Most obesity drug trials have been conducted predominantly in Western populations. For Malaysian and Southeast Asian patients, several factors deserve consideration:
Body Composition Differences
Asian populations tend to develop metabolic complications at lower BMI thresholds than Western populations. The WHO recommends lower BMI cutoffs for obesity in Asian populations (≥27.5 vs ≥30). This means:
- Even "moderate" weight loss of 15–20% may be sufficient for many Malaysian patients to achieve metabolic health
- Tirzepatide's 22% weight loss may be more than adequate for most Southeast Asian patients
- Retatrutide's additional efficacy may be most valuable for severely obese patients (BMI >35 by Asian standards)

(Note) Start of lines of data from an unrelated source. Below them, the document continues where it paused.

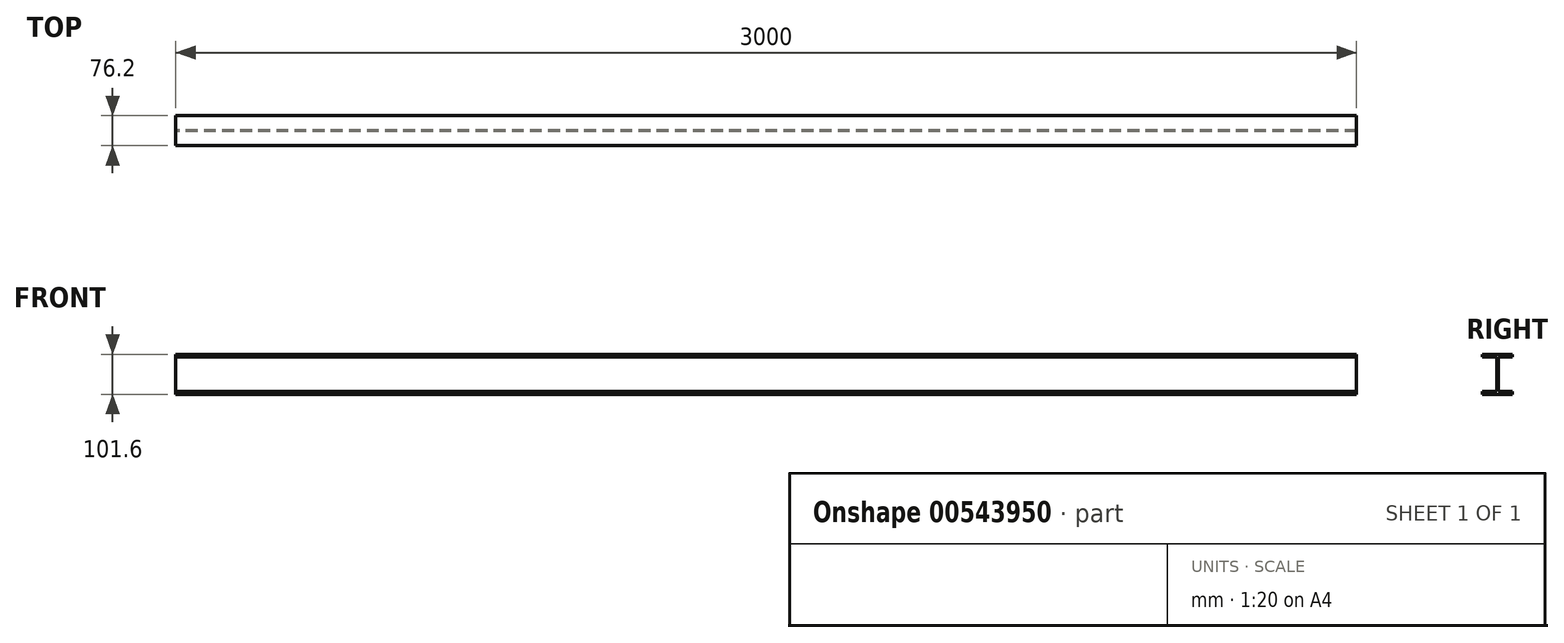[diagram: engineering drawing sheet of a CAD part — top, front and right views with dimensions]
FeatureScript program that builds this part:
annotation { "Feature Type Name" : "Feature", "Feature Type Description" : "" }
export const myFeature = defineFeature(function(context is Context, id is Id, definition is map)
    precondition{}
    {
        {
            var Q0;
            Q0=qCreatedBy(makeId("Right.planeOp"),FACE);
            var sketch = newSketch(context, id + "F0", { "sketchPlane" : qUnion([Q0])});
            skLineSegment(sketch, "E0", {"start": v(-38.1, 0) * mm, "end": v(38.1, 0) * mm});
            skLineSegment(sketch, "E1", {"start": v(38.1, 0) * mm, "end": v(38.1, -7.37) * mm});
            skLineSegment(sketch, "E2", {"start": v(38.1, -7.37) * mm, "end": v(2.16, -7.37) * mm});
            skLineSegment(sketch, "E3", {"start": v(2.16, -7.37) * mm, "end": v(2.16, -94.23) * mm});
            skLineSegment(sketch, "E4", {"start": v(2.16, -94.23) * mm, "end": v(38.1, -94.23) * mm});
            skLineSegment(sketch, "E5", {"start": v(38.1, -94.23) * mm, "end": v(38.1, -101.6) * mm});
            skLineSegment(sketch, "E6", {"start": v(38.1, -101.6) * mm, "end": v(-38.1, -101.6) * mm});
            skLineSegment(sketch, "E7", {"start": v(-38.1, -101.6) * mm, "end": v(-38.1, -94.23) * mm});
            skLineSegment(sketch, "E8", {"start": v(-38.1, -94.23) * mm, "end": v(-2.16, -94.23) * mm});
            skLineSegment(sketch, "E9", {"start": v(-2.16, -94.23) * mm, "end": v(-2.16, -7.37) * mm});
            skLineSegment(sketch, "E10", {"start": v(-2.16, -7.37) * mm, "end": v(-38.1, -7.37) * mm});
            skLineSegment(sketch, "E11", {"start": v(-38.1, -7.37) * mm, "end": v(-38.1, 0) * mm});
            skSolve(sketch);
        }
        {
            var Q0;
            Q0=makeQuery(id+"F0.imprint","IMPRINT",FACE,{"disambiguationData":[TD([[makeQuery(id+"F0.imprint","IMPRINT",EDGE,{"derivedFrom":sQuery(id+"F0.wireOp",EDGE,"E0")}),-1.0]])]});
            extrude(context, id + "F1", {"entities" : qUnion([Q0]), "depth" : 3000 * mm, "offsetDistance" : 25 * mm});
        }
    });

NAFLD Prevalence in Malaysia
Non-alcoholic fatty liver disease affects an estimated 25–30% of Malaysian adults — one of the highest rates in Southeast Asia. Given retatrutide's dramatic liver fat reduction (86% vs tirzepatide's ~40-50%), this could be a particularly compelling reason for Malaysian patients with NAFLD to consider retatrutide when available.
Cost Sensitivity
Malaysia's median household income is approximately RM6,000–7,000/month. At projected pricing of RM2,500–4,500/month, retatrutide would consume a significant portion of household income for most Malaysians. Tirzepatide (RM1,088–3,000/month) is more accessible, though still expensive. Neither drug is currently covered by Malaysian public healthcare or most private insurance plans for weight management.
Eli Lilly's Presence in Malaysia
Eli Lilly has an established presence in Malaysia through Mounjaro distribution. This existing infrastructure should facilitate a relatively smooth retatrutide launch when the time comes. Malaysian patients who build relationships with Eli Lilly-affiliated clinics through Mounjaro treatment may have the earliest access to retatrutide upon launch.
The Bottom Line
Retatrutide and tirzepatide are evolutionary cousins — same company, overlapping mechanisms, similar administration. Retatrutide adds the glucagon component, which provides meaningful but incremental improvements in weight loss and dramatic improvements in liver fat reduction.
For the foreseeable future, Mounjaro remains the gold standard for most Malaysian patients seeking GLP-1-based weight management. When retatrutide arrives in 2029–2030, it will offer an upgrade path — but not a replacement. The right drug depends on your health profile, goals, comorbidities, and budget.
Start your journey today rather than waiting for a drug that's years away. The retatrutide results are exciting, but Mounjaro's results are available now.
Medical Disclaimer: This content is for informational purposes only and does not constitute medical advice. Always consult a qualified healthcare provider before starting any treatment, supplement regimen, or making changes to your health routine. Individual results may vary, and what works for others may not work for you.